In Manigault vs. Deas, (Bail. Eq., 283,) the point decided' in Haskell vs. Raoul is affirmed — “ that a bill of review will not lie for error in law apparent on the face of the decree. This is a point regarded as settled, and both policy and the safety of suitors require that it should not be open for argument.”
The motion for rehearing before the decree is filed is analogous to the motion for new trial at the same term before judgment entered up, and the correction of error of law apparent upon the face of the decree is governed by nearly the same rules as the correction of judgment, as in Mooney vs. Welch, (Mills, 133,) for error apparent upon the record. It must be such an error in law, apparent on the face of the decree, as is “obvious on a mere statement, when the correction can be made consistently with the. principles of the decree itself.”—Perkins vs. Lang, 1 McC. Ch., 31, note.

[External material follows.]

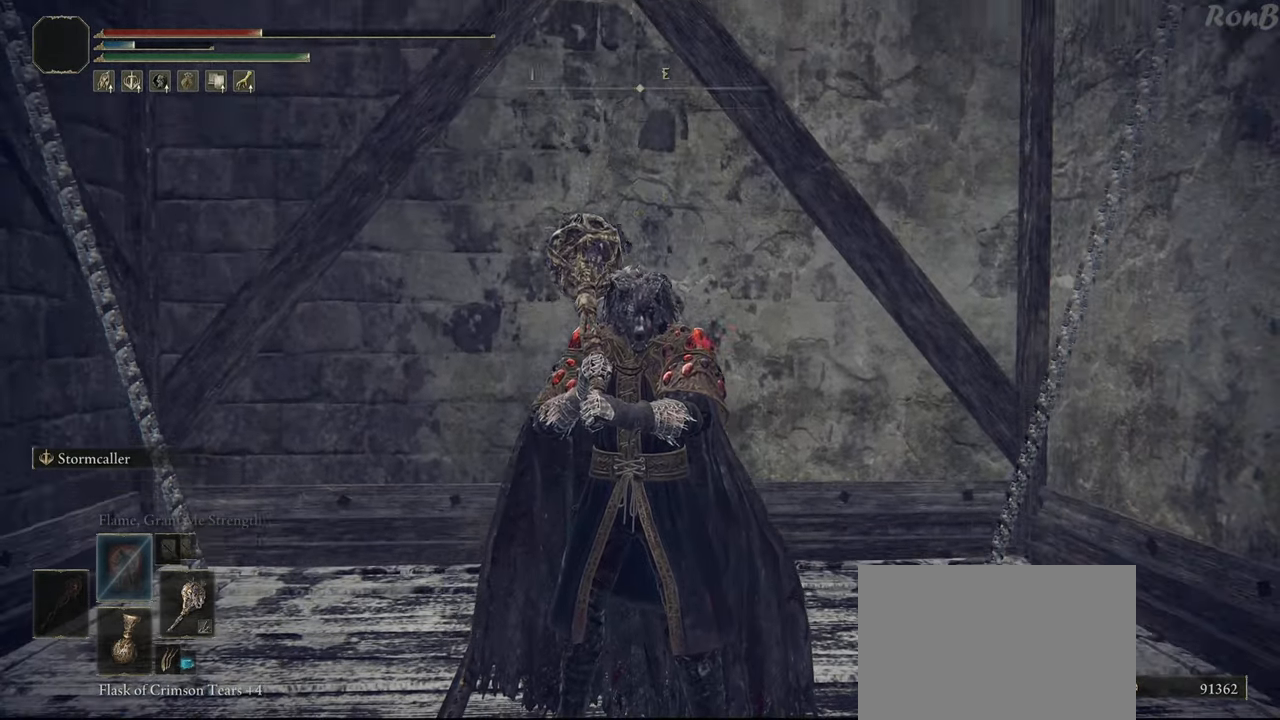
{"buttons": [], "left_stick": "center", "right_stick": "left", "events": [[350, "right_stick", "left"]]}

In this State it has never extended further since a Court of Appeals in Equity has been established. The remedy has been by appeal, and by the Act of 1808 the orders and decrees of a Chancellor sitting on circuit, when not appealed from, have ever had the same force and effect as decrees of the Court of Appeals. Where a decree was impeached for fraud, or to be set aside or suspended for error in fact, the proceeding was by original bill. To this remedy the Act of 1869 would apply, and the grounds for the motion could be established by evidence.
The Code of Procedure, adopted in 1870, and re-enacted, together with the Act of 1869, (the latter, that of 1869, being altered by the omission of mention of the Court of Equity, and being applicable only to judgments in Common Pleas,) provides, by Section 197, special remedy in case of “mistake, inadvertence, surprise or excusable neglect,” provided the application be made within one year after the party has had notice of the judgment, order or other proceeding of which he complains. The Code, in Title II, Chapter I, Revised Statutes, p. 654, further enacts (Section 349) that “the only mode of reviewing a judgment or order in a civil or criminal action shall be that prescribed by this Title.” The only exception to review by appeal is in the case of orders “ made out of Court without notice to the adverse party.”

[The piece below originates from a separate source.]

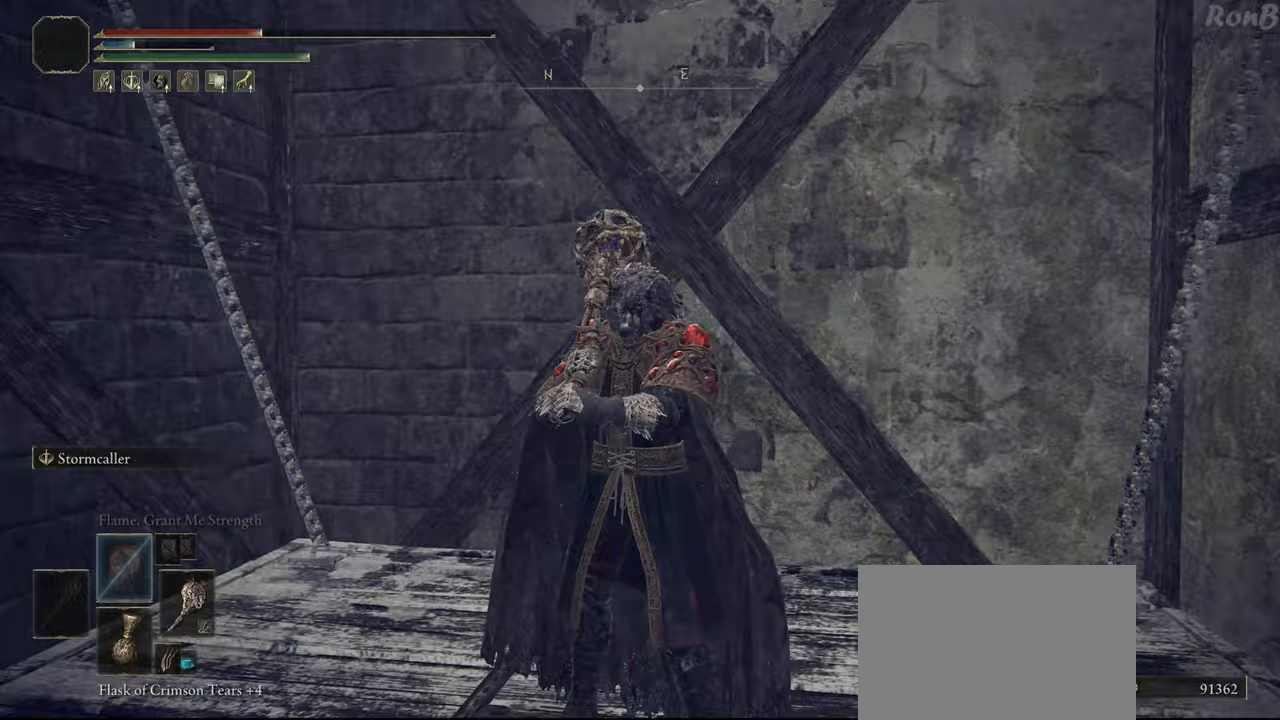
{"buttons": [], "left_stick": "center", "right_stick": "center", "events": [[383, "right_stick", "center"]]}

The view that we take of the Act of 1869 as it was enacted, or as it was re-enacted in the Revised Statutes, p. 497, confines the
There is no error apparent on the face of the decretal order made by the Circuit Judge in 1869, nor is error of fact, fraud, abuse of process, mistake or surprise alleged. The decretal order sustained the constitutionality of an ordinance and statute which were after-wards pronounced to be in violation of the Constitution of the United States. No appeal was taken from the order, and it is the law of that ease just as much as if it had been confirmed by the Court of last resort.—Duport vs. Johnston, Bail. Eq., 279; Johnston vs. Britton, Dud. Eq., 274; Act 1808, 7 Stat., 804. But it is needless to cite further authority than that already adduced upon so well-established a proposition, which has not been changed or altered by the Act of 1869.
The judgment appealed from is reversed and the motion granted.